Процесс перемен, причинно-следственные связи и триггер — у Мервина Кинга в описании финансового кризиса 2008 г. есть все три.
Но прежде всего, почему история? Что в этой древней как мир когнитивной структуре заставило бывшего управляющего Банка Англии выбрать эту форму для анализа столь сложного предмета?
Ответ спрятан именно в причинно-следственных связях. Человеческое сознание жаждет объяснения всему. Когда происходит что-то важное, мы хотим понять, почемутак случилось. Поскольку истории, похоже, показывают, как одно событие влечет за собой другое, они помогают нам разглядеть смысл в хаотичности мира. Во время финансового кризиса произошло немыслимое число разных событий, по большей части пугающих, разрушительных и загадочных. История Кинга протягивает связную и понятную логическую нить сквозь трясину этих событий.
В самых простых историях у каждого следствия бывает только одна причина и каждое следствие становится причиной нового следствия. У Кинга история не столь проста. Он описывает множественные причины для множественных следствий, его история сложных экономических и финансовых взаимосвязей занимает несколько страниц. Тем не менее внимательный читатель, ознакомившись с ней, почувствует, что понял, почему случился кризис. В этом истинная ценность историй как средства коммуникации: они превращают сложные сущности в ясные и связные.

★ ★ ★ ★ ★ ★ ★

ЗАДАНИЕ 1: Какую должность прежде занимал Мервин Кинг, согласно цитируемому фрагменту?
ЗАДАНИЕ 2: Воспроизведите без изменений часть цитируемого фрагмента, начиная со слов "Но прежде всего, почему" и заканчивая словами "столь сложного предмета?".

★ ★ ★ ★ ★ ★ ★

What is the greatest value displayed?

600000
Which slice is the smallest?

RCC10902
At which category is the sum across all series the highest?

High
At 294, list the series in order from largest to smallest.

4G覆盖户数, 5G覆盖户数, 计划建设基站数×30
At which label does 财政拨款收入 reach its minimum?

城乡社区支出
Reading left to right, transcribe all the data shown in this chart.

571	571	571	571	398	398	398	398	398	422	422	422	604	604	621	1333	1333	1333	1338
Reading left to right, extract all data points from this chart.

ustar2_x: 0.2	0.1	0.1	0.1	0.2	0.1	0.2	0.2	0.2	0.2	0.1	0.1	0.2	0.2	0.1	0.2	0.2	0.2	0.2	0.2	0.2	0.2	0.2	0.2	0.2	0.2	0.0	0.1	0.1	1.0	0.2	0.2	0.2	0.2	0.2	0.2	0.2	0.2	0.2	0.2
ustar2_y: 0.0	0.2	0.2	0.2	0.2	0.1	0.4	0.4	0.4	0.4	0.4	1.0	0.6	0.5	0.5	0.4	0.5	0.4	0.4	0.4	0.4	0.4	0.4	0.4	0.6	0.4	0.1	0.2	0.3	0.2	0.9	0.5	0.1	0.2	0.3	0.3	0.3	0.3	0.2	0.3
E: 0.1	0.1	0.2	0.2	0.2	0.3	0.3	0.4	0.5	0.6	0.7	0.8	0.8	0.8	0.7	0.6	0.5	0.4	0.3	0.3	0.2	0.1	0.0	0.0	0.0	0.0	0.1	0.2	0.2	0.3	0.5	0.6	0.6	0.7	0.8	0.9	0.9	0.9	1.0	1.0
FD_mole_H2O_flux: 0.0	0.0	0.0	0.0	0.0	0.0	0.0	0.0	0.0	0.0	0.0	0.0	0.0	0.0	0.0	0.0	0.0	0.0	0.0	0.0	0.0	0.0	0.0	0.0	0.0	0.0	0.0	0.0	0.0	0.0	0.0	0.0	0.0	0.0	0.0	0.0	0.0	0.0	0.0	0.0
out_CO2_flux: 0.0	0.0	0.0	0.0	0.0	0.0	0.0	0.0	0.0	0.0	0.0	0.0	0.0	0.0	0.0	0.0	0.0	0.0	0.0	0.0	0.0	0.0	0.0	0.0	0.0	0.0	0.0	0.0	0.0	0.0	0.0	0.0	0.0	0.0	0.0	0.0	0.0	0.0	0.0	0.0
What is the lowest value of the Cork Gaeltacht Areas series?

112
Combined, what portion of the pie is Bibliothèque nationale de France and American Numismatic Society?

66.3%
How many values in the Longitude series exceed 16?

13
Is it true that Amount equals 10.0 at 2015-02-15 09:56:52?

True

★ ★ ★ ★ ★ ★ ★

ОТВЕТ 1: Он был управляющим Банка Англии.

ОТВЕТ 2:
Но прежде всего, почему история? Что в этой древней как мир когнитивной структуре заставило бывшего управляющего Банка Англии выбрать эту форму для анализа столь сложного предмета?